#### Work required:
Pull out every line of the listing below that contains the string "para". Uppercase and lowercase count as different.

#### Data to examine:
=== Begin Enclosure ===
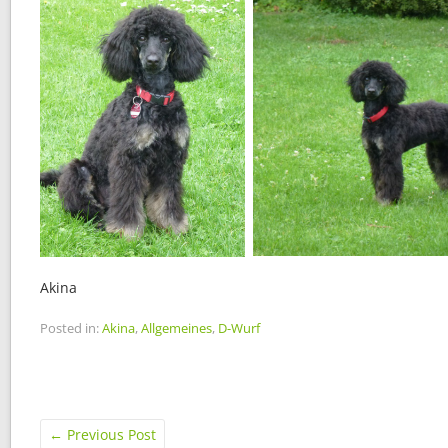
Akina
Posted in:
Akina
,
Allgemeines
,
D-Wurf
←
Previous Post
=== End Enclosure ===
=== Begin Enclosure ===
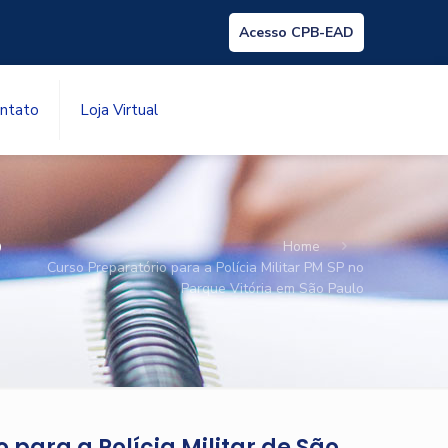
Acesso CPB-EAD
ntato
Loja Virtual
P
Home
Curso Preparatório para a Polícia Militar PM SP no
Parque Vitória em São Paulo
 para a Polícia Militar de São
=== End Enclosure ===
#### Exercise result:
Curso Preparatório para a Polícia Militar PM SP no
 para a Polícia Militar de São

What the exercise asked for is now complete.